By Philip Schweier
February 21, 2018 - 04:59
A year ago. This story has been going on for a YEAR, chock full of flashbacks, hallucinations and other reality bending experiences that have me so confused, I know only two things about the character:
1: she’s an amateur crime fighter in over her head. Sure, she has military training, but her investigative skills are lacking
2: she’s a lesbian. I know this because hardly an issue goes by without her being the arms of her former-lover-now-turned-enemy. This time they’re canoodling while Kate Kane researches why the foxes on the island are dying from an unknown malady. I love my wife, but when we’re cooking dinner, we’re not constantly having to untangle our arms. Kind of gets in the way of what needs to be done, yeah?

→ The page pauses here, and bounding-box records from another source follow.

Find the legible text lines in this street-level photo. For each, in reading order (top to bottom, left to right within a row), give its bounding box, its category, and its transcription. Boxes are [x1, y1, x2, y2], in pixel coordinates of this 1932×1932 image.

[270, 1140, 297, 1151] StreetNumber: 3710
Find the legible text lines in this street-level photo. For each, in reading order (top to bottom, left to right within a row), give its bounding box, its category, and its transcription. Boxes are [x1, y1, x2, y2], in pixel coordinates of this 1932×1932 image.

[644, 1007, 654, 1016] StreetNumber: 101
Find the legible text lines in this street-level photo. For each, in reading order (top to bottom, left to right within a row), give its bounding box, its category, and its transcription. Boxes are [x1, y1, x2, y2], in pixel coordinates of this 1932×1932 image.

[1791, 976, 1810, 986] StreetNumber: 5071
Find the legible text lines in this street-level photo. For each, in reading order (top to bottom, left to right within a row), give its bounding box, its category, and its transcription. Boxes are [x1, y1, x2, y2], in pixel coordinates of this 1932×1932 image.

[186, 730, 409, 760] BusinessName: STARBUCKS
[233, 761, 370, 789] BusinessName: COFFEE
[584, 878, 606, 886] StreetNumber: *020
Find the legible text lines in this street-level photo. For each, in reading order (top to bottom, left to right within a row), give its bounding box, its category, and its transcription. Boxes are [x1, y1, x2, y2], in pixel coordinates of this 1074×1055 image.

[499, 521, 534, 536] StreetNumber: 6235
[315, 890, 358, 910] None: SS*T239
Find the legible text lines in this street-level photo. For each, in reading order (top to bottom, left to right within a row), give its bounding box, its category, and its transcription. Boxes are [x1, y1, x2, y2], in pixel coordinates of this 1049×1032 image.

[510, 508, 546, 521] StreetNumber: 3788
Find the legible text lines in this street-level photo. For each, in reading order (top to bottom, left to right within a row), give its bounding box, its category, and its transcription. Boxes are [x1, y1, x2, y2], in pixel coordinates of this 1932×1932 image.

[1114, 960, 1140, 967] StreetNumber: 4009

In fairness, that may not be writer Marguerite Bennett’s doing, it could be artist Scott Godlewski. But before accuse me of homophobia, allow me to offer a thought from a very dear (and gay) friend of mine: “Whatever you are – black, gay, Muslim, whatever – if that’s all you show the world, that’s how the world will judge you.”
Another cliché I hate about this story is how the origin of the villain is tied to the origin of the hero. Ever Since Batman (1989), when pre-Joker Jack Napier killed Bruce Wayne’s parents, heroes and villains origins have been tied together. Superman and Lex Luthor were once friends, Captain America and the Red Skull were both results of the same research, Thor and Loki are brothers, and Black Panther and Killmonger are cousins. The list goes on. It’s as if no one ever meets and simply doesn’t get along for no reason.
I don’t know if there is an agenda here – and I don’t mind if there is – but I do wish Batwoman could avoid falling into narrative traps, and simply tell a good story. Preferably one that doesn’t wander aimlessly for a year. Perhaps it just needs a more experienced writer.